▶ [MATERIAL PROVIDED]:
+===+

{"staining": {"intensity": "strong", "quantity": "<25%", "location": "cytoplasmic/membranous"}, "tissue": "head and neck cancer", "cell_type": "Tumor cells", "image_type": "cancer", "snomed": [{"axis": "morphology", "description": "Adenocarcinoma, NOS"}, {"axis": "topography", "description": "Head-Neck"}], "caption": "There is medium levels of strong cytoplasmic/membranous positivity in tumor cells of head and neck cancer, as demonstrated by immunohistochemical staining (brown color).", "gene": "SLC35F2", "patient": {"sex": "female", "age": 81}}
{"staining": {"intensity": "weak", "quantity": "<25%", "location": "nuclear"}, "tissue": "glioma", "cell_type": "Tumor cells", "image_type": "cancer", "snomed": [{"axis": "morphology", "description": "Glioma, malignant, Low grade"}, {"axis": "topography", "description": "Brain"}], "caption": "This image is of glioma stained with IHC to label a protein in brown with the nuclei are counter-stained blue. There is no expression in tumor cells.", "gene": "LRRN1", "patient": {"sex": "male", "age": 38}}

+===+

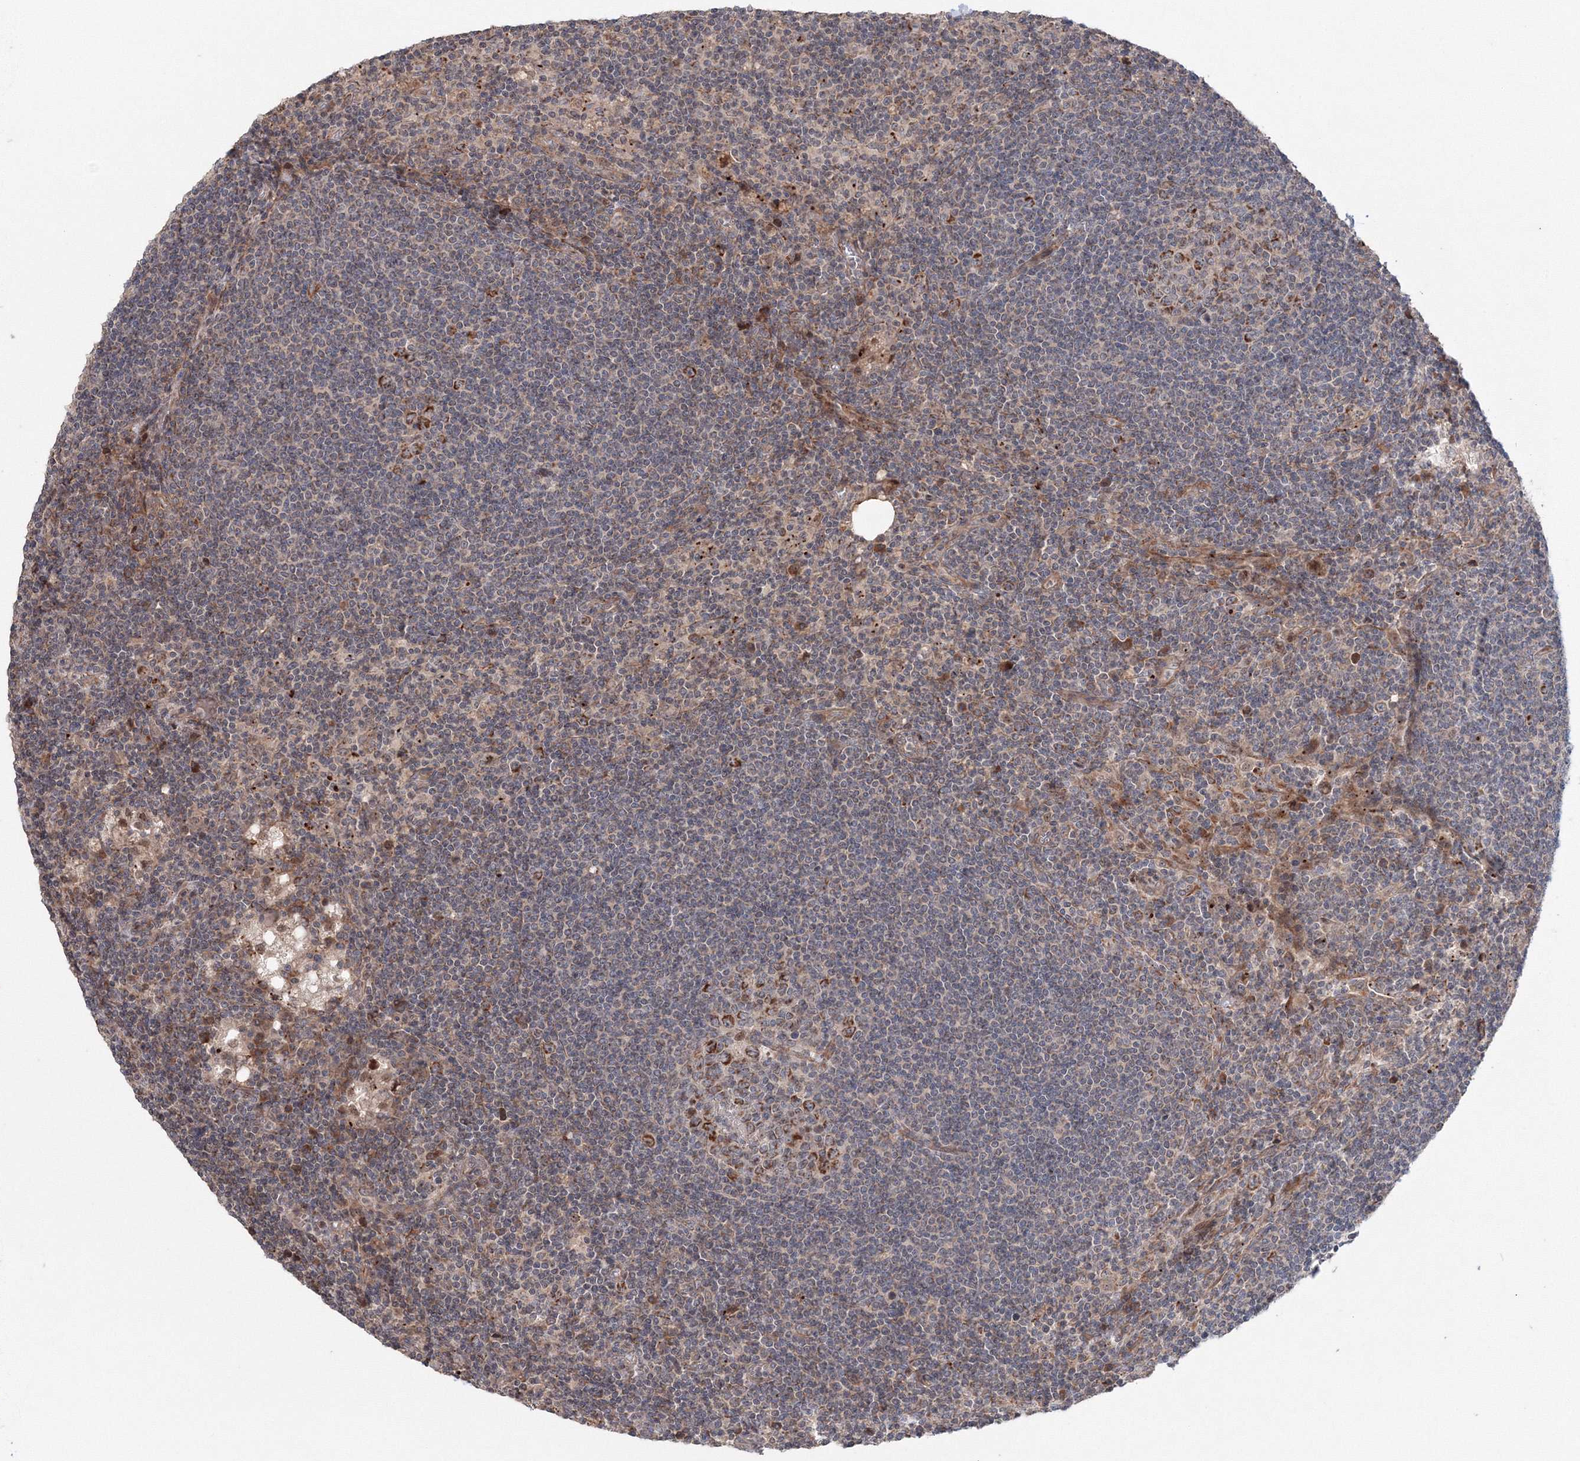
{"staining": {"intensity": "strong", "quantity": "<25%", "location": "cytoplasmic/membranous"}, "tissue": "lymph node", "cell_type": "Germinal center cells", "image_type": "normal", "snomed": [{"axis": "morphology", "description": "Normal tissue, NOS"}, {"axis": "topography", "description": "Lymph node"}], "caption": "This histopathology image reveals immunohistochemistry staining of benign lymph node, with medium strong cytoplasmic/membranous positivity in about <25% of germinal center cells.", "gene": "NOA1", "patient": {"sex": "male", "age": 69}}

+===+

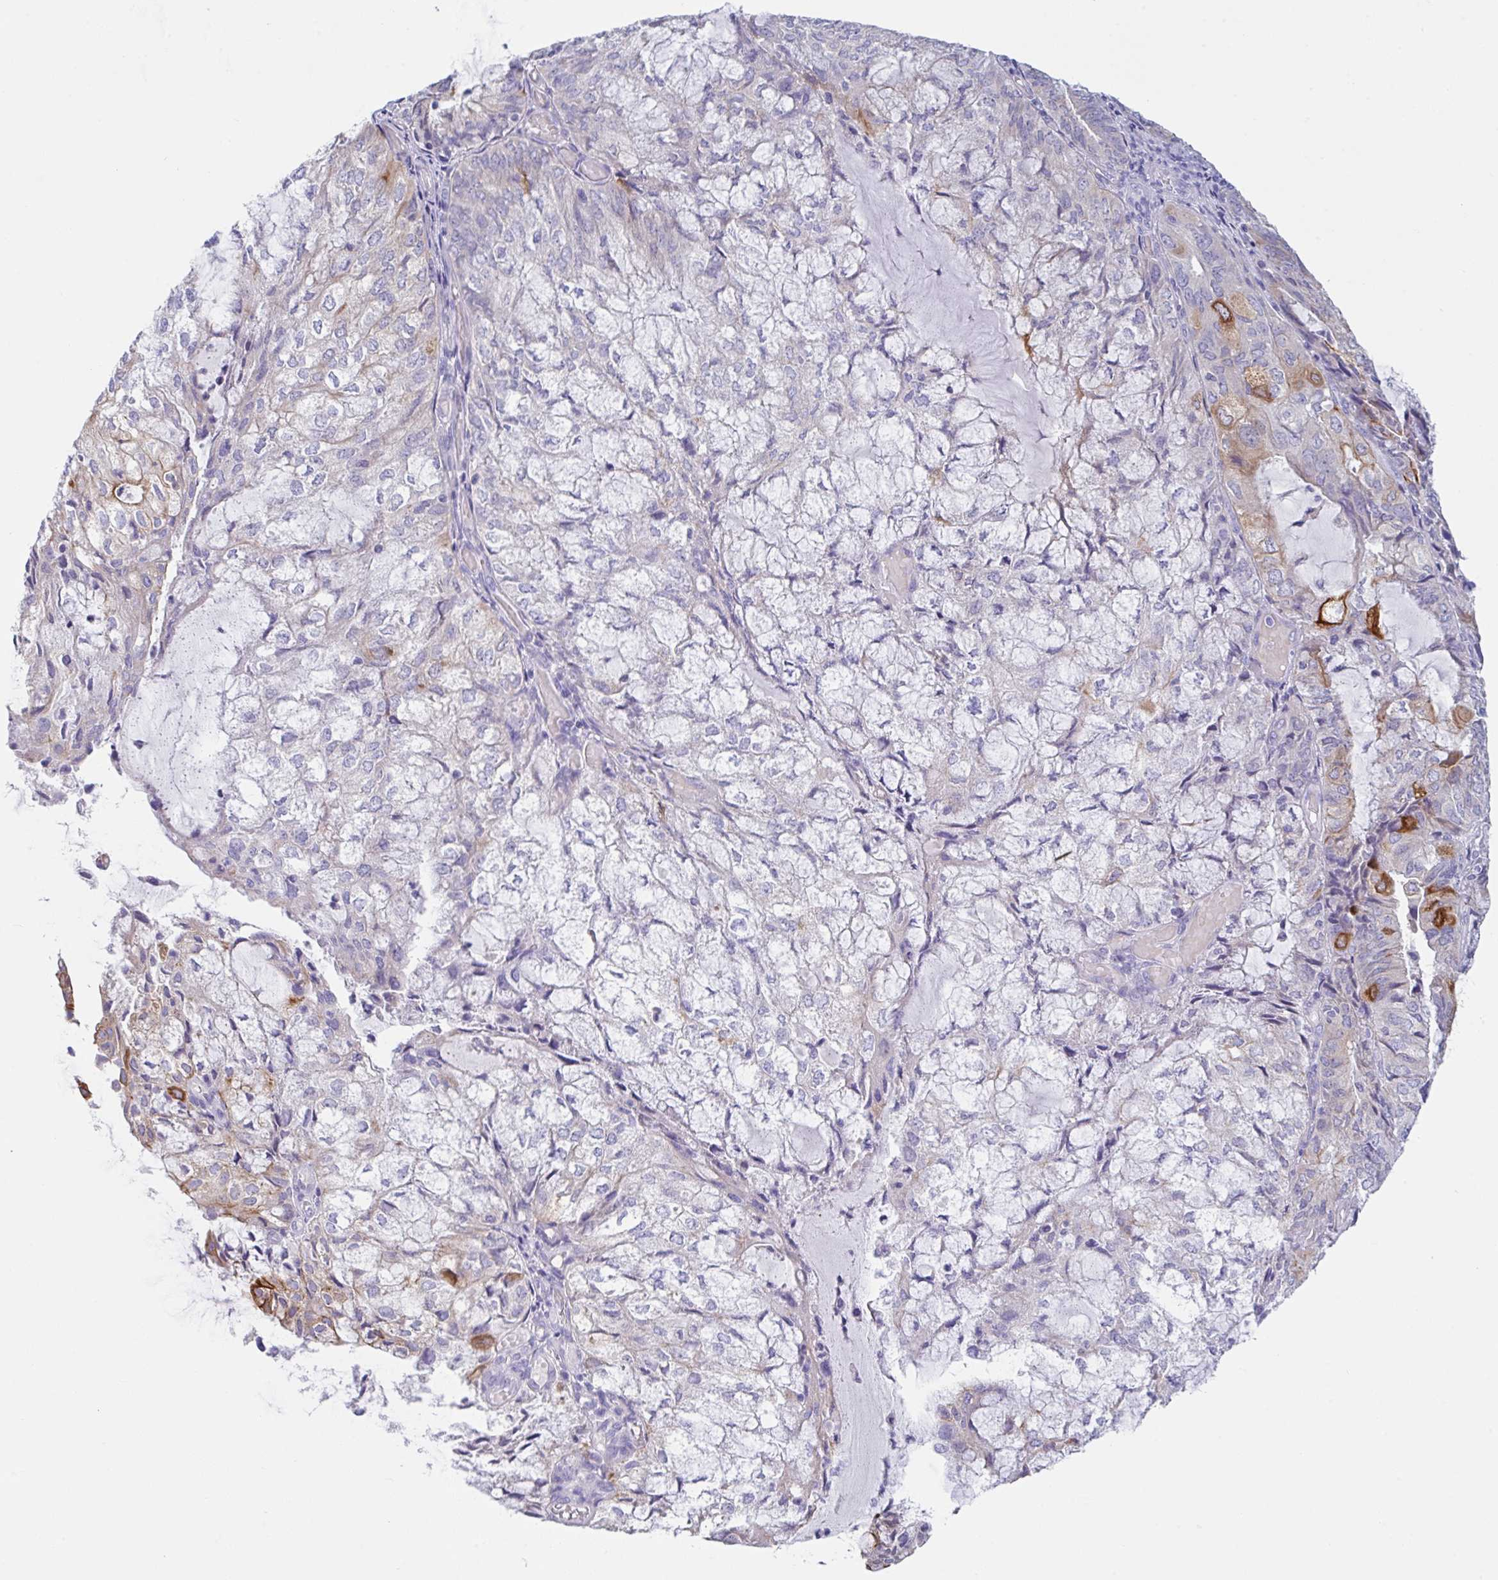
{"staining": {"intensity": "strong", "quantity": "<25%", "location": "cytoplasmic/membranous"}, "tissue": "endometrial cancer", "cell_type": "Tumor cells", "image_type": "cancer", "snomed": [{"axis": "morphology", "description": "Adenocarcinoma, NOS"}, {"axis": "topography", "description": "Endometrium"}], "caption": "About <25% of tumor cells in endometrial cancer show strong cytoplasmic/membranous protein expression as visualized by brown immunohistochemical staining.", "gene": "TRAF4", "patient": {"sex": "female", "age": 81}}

+===+

▶ [YOUR INSTRUCTIONS]: Search the listing for "with" and show every line where it occurs.

▶ [ANSWER TO THE EXERCISE]:
{"staining": {"intensity": "weak", "quantity": "<25%", "location": "nuclear"}, "tissue": "glioma", "cell_type": "Tumor cells", "image_type": "cancer", "snomed": [{"axis": "morphology", "description": "Glioma, malignant, Low grade"}, {"axis": "topography", "description": "Brain"}], "caption": "This image is of glioma stained with IHC to label a protein in brown with the nuclei are counter-stained blue. There is no expression in tumor cells.", "gene": "LRRN1", "patient": {"sex": "male", "age": 38}}
{"staining": {"intensity": "strong", "quantity": "<25%", "location": "cytoplasmic/membranous"}, "tissue": "lymph node", "cell_type": "Germinal center cells", "image_type": "normal", "snomed": [{"axis": "morphology", "description": "Normal tissue, NOS"}, {"axis": "topography", "description": "Lymph node"}], "caption": "This histopathology image reveals immunohistochemistry staining of benign lymph node, with medium strong cytoplasmic/membranous positivity in about <25% of germinal center cells.", "gene": "NOA1", "patient": {"sex": "male", "age": 69}}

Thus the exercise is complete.